Unified MeetingPlace supports the following standard dual-tone multi-frequency (DTMF) transmission methods: RFC 2833 and KPML DTMF. Unified CM supports RFC 2833, and it is the recommended method for DTMF Relay.

SIP signaling traffic from the Unified MeetingPlace Application server is marked CS3 (DSCP 0x18). However other traffic from the Unified MeetingPlace Application server, such as communications with Unified MeetingPlace Web servers, Media Servers, or the WebEx Site, are marked best-effort (DSCP 0x00). If any of this traffic is traversing low-speed or congested links, QoS considerations should be taken into account.

The audio streams from the Unified MeetingPlace Media servers are marked EF (DSCP 0x2E), and the video streams are marked AF41 (DSCP 0x22) by default. These values are configurable from Unified MeetingPlace Administration.
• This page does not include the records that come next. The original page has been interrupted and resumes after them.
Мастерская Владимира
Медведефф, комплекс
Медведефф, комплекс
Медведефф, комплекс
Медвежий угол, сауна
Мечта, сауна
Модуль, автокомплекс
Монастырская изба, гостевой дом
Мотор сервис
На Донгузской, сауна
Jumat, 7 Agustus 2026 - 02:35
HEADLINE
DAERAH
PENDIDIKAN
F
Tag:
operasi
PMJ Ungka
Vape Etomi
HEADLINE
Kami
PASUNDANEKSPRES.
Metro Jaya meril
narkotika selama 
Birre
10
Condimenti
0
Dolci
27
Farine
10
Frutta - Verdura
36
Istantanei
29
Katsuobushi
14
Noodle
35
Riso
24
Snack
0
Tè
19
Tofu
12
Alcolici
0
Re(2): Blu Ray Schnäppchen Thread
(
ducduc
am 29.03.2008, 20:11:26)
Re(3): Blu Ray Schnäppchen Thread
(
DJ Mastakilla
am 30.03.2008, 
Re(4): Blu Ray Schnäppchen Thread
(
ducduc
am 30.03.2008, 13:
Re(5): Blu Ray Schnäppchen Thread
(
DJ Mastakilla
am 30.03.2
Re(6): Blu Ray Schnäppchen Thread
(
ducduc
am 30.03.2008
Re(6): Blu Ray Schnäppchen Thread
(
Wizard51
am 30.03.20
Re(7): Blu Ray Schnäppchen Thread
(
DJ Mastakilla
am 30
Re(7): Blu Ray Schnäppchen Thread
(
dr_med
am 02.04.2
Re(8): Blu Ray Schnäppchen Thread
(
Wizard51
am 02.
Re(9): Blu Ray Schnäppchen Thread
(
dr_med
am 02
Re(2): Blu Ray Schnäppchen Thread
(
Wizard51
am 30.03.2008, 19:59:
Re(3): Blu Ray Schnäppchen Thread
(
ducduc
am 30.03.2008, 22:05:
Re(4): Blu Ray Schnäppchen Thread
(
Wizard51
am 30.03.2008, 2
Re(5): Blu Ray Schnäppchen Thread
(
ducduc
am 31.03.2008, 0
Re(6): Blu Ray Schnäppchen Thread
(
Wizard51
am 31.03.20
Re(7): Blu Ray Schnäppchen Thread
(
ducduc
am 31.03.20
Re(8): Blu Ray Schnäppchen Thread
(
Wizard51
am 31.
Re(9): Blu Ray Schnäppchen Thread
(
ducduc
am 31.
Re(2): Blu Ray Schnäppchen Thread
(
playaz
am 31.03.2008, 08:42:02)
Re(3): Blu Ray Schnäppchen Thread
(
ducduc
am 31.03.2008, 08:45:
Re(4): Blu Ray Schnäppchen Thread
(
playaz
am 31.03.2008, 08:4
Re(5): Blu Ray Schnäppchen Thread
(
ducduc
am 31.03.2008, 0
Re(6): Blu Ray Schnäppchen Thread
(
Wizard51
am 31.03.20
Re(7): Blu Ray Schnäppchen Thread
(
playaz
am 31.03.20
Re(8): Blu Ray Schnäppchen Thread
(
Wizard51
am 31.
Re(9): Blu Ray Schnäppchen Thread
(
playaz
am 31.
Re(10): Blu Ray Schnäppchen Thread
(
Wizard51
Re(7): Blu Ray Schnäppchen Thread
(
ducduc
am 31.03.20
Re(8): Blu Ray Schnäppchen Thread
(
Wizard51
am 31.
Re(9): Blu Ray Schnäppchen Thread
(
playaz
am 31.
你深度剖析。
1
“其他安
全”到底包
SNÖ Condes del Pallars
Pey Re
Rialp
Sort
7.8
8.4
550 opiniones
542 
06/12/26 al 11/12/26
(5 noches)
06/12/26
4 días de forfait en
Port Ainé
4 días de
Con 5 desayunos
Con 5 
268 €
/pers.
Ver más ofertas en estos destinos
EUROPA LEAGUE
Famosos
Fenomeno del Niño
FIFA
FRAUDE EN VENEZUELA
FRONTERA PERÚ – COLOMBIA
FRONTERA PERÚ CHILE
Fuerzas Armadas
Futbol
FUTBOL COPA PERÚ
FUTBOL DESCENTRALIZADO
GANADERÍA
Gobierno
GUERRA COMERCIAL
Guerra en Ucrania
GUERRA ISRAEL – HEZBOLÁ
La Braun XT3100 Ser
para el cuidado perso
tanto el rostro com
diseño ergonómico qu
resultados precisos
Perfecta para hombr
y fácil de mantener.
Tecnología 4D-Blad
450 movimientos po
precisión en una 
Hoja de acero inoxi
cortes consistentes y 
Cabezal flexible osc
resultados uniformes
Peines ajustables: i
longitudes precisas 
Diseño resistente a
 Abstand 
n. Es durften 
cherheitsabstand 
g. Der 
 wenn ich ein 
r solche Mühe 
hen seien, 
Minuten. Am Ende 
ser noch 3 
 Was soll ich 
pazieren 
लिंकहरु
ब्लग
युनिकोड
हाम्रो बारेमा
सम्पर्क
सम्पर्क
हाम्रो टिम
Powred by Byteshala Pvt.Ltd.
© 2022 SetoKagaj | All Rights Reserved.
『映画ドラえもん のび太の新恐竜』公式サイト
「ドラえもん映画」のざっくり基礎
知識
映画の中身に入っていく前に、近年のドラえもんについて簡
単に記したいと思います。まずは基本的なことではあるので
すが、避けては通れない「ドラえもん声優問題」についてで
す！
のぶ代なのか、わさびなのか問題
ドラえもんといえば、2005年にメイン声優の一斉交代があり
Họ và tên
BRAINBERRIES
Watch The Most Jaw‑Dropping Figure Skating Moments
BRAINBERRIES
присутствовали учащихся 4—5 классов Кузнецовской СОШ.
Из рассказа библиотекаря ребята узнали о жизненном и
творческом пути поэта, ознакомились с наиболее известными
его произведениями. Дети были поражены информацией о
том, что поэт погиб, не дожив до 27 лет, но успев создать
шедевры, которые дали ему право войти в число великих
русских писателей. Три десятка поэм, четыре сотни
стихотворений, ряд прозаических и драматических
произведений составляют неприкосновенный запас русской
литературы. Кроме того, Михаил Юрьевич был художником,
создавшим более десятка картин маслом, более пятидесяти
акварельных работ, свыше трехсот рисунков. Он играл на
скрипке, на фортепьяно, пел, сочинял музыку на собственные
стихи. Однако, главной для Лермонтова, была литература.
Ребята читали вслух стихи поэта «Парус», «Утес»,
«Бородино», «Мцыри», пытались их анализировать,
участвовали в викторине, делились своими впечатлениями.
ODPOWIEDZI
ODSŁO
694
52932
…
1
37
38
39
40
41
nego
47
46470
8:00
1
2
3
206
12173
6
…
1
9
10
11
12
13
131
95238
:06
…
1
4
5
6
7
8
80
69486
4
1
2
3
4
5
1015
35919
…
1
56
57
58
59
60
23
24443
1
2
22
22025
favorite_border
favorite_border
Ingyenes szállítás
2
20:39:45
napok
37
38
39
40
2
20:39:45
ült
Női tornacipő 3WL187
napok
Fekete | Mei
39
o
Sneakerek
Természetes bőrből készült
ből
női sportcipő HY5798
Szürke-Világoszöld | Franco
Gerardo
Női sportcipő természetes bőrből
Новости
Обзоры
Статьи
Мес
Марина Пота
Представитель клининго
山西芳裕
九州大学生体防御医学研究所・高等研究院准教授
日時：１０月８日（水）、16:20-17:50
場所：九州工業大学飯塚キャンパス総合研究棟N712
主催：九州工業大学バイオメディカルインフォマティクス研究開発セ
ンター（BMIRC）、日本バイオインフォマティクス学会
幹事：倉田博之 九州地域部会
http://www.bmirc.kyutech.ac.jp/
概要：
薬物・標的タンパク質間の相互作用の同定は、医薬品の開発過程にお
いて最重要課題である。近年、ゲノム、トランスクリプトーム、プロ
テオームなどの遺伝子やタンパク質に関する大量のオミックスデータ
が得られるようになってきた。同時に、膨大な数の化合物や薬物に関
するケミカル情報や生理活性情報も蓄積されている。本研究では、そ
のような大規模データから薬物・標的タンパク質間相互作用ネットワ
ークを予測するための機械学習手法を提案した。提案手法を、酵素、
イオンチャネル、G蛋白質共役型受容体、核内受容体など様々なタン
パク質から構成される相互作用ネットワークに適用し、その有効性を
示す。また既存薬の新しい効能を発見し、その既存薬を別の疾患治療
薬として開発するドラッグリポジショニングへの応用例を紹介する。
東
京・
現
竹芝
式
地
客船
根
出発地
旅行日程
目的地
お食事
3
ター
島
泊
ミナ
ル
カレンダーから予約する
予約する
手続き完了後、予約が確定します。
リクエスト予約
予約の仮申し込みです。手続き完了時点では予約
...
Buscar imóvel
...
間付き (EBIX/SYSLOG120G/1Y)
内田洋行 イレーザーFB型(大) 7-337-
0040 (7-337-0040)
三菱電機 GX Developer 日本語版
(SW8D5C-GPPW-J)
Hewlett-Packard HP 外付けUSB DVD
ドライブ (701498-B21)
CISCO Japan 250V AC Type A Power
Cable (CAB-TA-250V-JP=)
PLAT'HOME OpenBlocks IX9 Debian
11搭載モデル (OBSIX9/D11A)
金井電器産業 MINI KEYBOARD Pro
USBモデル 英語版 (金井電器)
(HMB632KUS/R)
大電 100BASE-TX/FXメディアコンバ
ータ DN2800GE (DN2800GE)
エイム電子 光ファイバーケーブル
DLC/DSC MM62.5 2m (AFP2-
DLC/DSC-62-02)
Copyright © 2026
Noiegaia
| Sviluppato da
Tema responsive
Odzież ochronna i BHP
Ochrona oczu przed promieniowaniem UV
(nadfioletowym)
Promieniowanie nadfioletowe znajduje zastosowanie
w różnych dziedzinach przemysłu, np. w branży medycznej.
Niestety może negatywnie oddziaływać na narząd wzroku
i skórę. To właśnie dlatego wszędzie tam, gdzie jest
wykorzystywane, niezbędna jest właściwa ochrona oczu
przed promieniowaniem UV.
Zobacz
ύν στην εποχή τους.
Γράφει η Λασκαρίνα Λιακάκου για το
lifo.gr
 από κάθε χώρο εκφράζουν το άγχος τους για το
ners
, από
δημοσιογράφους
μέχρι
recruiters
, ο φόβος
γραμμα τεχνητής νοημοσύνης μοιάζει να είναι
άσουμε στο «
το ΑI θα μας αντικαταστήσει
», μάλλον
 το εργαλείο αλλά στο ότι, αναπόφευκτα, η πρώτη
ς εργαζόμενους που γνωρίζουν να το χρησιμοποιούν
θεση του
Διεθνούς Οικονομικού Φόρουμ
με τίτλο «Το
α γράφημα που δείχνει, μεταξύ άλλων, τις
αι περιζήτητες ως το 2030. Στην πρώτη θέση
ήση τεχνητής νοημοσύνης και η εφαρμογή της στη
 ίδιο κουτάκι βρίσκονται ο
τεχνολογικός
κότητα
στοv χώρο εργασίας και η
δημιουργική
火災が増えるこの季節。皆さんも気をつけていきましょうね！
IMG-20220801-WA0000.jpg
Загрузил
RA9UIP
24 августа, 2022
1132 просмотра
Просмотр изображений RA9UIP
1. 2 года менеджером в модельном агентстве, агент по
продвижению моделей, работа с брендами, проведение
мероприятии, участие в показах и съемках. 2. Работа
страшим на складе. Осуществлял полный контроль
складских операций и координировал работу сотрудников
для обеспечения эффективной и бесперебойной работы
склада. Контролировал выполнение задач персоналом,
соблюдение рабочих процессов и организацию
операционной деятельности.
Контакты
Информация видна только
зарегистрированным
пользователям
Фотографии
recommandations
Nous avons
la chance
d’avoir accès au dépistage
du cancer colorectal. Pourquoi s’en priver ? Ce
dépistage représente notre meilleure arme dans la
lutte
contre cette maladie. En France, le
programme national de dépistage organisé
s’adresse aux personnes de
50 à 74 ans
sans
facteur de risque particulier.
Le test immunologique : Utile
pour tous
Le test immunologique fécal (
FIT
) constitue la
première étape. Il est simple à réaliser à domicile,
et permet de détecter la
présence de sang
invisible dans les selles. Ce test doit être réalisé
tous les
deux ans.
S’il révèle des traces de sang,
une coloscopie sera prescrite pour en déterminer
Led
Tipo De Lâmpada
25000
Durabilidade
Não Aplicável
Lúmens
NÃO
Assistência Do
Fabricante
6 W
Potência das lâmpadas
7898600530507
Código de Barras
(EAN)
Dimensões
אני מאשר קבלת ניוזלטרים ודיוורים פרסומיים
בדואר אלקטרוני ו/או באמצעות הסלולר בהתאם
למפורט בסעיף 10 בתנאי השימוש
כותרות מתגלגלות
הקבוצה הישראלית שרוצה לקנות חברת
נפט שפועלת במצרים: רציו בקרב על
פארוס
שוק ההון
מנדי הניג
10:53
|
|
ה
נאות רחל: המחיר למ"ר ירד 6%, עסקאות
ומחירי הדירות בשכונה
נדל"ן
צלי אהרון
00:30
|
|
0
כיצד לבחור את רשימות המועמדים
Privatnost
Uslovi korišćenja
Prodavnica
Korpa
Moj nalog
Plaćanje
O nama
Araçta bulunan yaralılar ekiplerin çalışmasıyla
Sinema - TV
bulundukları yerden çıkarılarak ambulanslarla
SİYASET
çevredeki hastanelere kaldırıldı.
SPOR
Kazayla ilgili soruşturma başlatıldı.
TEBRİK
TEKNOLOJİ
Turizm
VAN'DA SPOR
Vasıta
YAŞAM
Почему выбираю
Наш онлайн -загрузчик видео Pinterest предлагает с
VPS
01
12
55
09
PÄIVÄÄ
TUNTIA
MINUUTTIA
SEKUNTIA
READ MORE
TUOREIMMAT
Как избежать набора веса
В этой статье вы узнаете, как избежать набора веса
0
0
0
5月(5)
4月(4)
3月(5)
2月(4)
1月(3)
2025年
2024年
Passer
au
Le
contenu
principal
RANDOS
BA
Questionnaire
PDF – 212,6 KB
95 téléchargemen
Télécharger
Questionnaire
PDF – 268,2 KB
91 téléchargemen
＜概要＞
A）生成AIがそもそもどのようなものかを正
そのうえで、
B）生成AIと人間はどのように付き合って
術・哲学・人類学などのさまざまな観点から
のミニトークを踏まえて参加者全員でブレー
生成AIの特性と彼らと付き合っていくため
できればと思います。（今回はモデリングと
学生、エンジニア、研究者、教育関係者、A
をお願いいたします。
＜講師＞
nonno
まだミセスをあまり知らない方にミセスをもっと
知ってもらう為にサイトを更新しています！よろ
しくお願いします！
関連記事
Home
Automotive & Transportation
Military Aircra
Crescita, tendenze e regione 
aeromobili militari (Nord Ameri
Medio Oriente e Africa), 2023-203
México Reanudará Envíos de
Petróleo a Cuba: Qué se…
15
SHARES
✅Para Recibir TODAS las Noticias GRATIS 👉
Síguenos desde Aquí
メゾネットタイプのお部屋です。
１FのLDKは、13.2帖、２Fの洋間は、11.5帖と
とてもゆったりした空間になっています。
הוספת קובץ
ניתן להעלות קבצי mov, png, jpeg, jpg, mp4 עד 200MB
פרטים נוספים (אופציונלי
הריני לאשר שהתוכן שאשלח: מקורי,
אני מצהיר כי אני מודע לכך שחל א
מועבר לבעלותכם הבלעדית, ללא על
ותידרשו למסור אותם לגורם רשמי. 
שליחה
Web conferencing traffic is encrypted in SSL and is always marked best-effort (DSCP 0x00).

The Unified MeetingPlace Meeting Director TSP component initiates dual outbound TCP port 443 connections to the WebEx Site and also provides SOCKS proxy server support.

The Unified MeetingPlace WebEx Node for MCS or ASR initiates an outbound TCP port 443 connection to the WebEx Site but does not support any HTTPS proxy server. The WebEx Node for MCS or ASR must be allowed to connect directly to the WebEx Site without a proxy.